Studien des Ifo-Instituts und des Zentrums für Europäische Wirtschaftsforschung zeigen, dass die fiskalische Bilanz vieler Zuwanderergruppen negativ ist und nur hochqualifizierte Zuwanderung einen klar positiven Beitrag bringt. Ein Großteil der heutigen Zuwanderer aber kommt aus dem ruralen Raum, mit geringer Bildung und Qualifikation. Anders als die Gastarbeiter der 1950er und 1960er Jahre, die einen relativ gut bezahlten Arbeitsplatz hatten, können sie meist nicht direkt für die Industrie angeworben werden. Viele arbeiten gar nicht oder nur im Niedriglohnsektor.

Das Resultat ist ein schleichender Akzeptanzverlust für den Sozialstaat. Wer den Eindruck hat, dass Solidarität einseitig erfolgt oder ausgenutzt wird, beginnt an der Legitimität des Systems zu zweifeln. Trotz einer positiven Grundhaltung zum Sozialstaat ergab eine Studie der Uni Konstanz, dass mehr als 70 Prozent der Deutschen ein geringes Vertrauen in seine Leistungsfähigkeit und langfristige Finanzierbarkeit haben. Bürgergeldzahlungen an Millionen Nicht-Deutsche werden so zur Projektionsfläche für Sorgen um Fairness, Gerechtigkeit und gesellschaftlichen Zusammenhalt. Nach einer Forsa-Umfrage sprechen sich ebenso 70 Prozent für strengere Zugangsvoraussetzungen beim Bürgergeld aus.

Es wäre ein Fehler, diesen Unmut als bloße Stimmungsmache abzutun. Auch wenn die tatsächlichen Kosten im Vergleich zu anderen Sozialleistungen gering erscheinen, birgt das Thema Sprengkraft.
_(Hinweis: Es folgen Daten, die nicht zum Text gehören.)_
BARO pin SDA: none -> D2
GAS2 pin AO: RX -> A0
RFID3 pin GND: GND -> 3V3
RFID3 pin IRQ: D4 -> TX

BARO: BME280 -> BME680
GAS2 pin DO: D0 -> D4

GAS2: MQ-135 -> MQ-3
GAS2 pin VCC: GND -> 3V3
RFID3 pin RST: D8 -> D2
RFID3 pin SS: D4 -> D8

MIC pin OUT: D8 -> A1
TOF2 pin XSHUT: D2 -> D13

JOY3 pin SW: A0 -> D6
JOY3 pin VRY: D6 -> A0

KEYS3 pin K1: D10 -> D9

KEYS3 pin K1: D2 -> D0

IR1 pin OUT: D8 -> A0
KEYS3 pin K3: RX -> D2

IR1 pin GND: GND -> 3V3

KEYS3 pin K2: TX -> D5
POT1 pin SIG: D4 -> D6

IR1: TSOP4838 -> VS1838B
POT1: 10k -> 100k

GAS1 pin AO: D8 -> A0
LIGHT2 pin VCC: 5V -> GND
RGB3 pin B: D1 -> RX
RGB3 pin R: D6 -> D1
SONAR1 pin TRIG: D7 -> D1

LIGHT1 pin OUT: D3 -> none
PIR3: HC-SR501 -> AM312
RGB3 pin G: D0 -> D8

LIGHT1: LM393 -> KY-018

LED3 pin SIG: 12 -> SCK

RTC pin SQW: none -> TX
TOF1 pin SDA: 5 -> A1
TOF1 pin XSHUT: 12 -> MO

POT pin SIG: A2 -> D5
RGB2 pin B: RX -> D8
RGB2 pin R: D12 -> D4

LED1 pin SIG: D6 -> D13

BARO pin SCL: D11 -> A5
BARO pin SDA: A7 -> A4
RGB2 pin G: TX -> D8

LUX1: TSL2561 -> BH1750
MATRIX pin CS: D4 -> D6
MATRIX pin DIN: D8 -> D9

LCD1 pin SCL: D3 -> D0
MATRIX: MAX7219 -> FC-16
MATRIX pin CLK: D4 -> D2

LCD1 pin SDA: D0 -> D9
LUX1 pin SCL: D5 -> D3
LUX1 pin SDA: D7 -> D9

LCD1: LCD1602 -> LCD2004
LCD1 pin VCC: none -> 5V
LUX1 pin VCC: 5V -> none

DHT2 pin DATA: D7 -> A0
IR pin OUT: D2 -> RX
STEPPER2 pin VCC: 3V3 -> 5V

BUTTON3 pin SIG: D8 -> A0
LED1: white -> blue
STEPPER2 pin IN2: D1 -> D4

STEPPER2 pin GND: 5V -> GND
In einer Gesellschaft, die ohnehin zwischen Wohlstandsangst, Migrationsdebatte und Vertrauensverlust in die Institutionen zerrieben wird, kann aus diesem Pulverfass schnell ein Flächenbrand werden.

Wollen CDU und SPD den weiteren Aufstieg der AfD stoppen und den Fortbestand ihrer Koalition sichern, brauchen sie einen für beide Seiten schmerzhaften Kompromiss – der sich am Ende aber als Win-Win-Situation erweisen könnte: Die SPD muss der CDU Konzessionen abringen – für einen angemessenen und dynamischen Mindestlohn und einen Sozialstaat, der nicht kahlgeschlagen sondern zielgenauer gestaltet wird.

Im Gegenzug muss die SPD – auch im Eigeninteresse – der CDU bei ihrem Ziel, die Migration zu begrenzen und zu regulieren, endlich entgegenkommen. Weil überfordernde Migration die Ungleichheit in all ihren herben Konsequenzen verstärkt. Und weil Deutschland nicht nur humane Verpflichtungen in der Welt, sondern auch gegenüber den eigenen Bürgern hat. Nur wenn beides in Balance gebracht wird, lassen sich der Sozialstaat – und mit ihm die Sozialdemokratie – retten.